Hacia 1937, frau Marek decidió llevar a la práctica un nuevo fraude; durante la noche hizo sacar de la casa todos los cuadros que había asegurado previamente y al día siguiente declaró haber sido víctima de un robo. La policía descubría la verdad y no obtuvo dinero alguno de la compañía.

Mientras tanto, el hijo de frau Kittenberger comenzó a sospechar que su madre había sido envenenada e hizo exhumar el cadáver, en el que se halló una dosis de un compuesto de talio.
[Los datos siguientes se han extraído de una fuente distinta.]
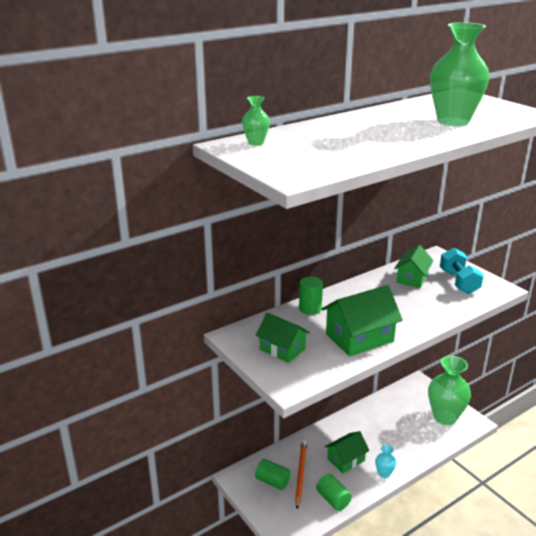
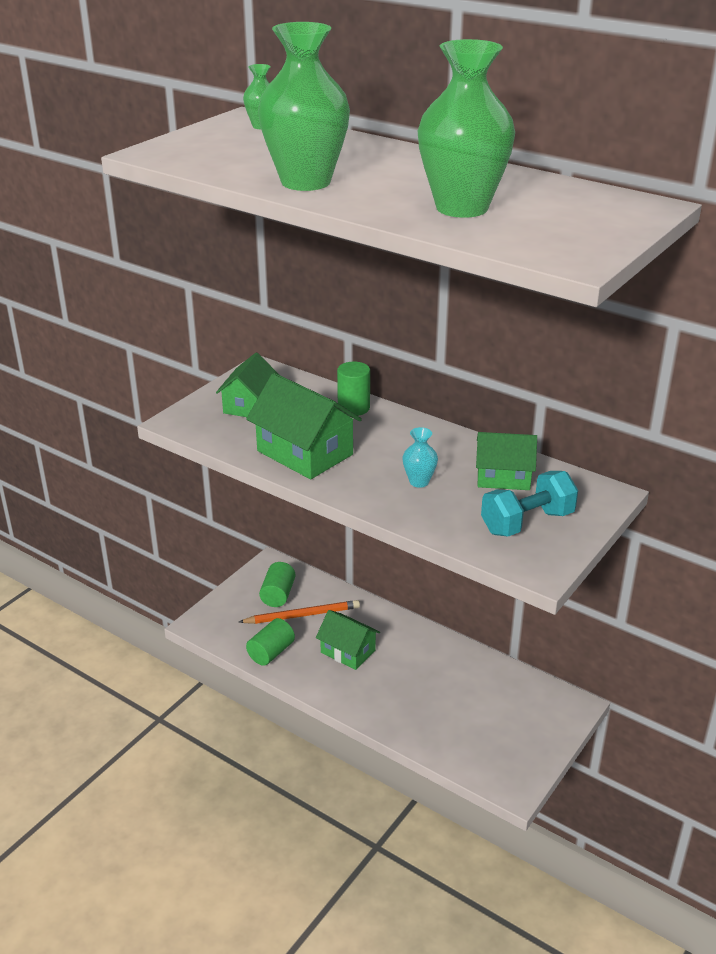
camera: 70 degrees right, 5 degrees up
turquoise vase [375,444,396,478] -> turquoise vase moved to [403,427,438,488]
green vase [428,356,471,425] -> green vase moved to [258,22,350,191]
Como consecuencia, se llevó a cabo la autopsia de los cuerpos de Marek, Ingeborg Marek (la hija del matrimonio) y frau Lowenstein, obteniéndose el mismo resultado. La policía averiguó que Martha había adquirido el veneno en una farmacia de Florisdoff.

Fue localizada por su hijo que, interno en una escuela de Hitzing, se hallaba gravemente enfermo; su madre le visitaba frecuentemente, llevándole comida preparada por ella. Fue arrestada a tiempo de que su hijo pudiese salvarse.


Con el advenimiento de Hitler se había instaurado de nuevo en Austria la pena de muerte; Martha Marek fue decapitada el 6 de diciembre de 1938.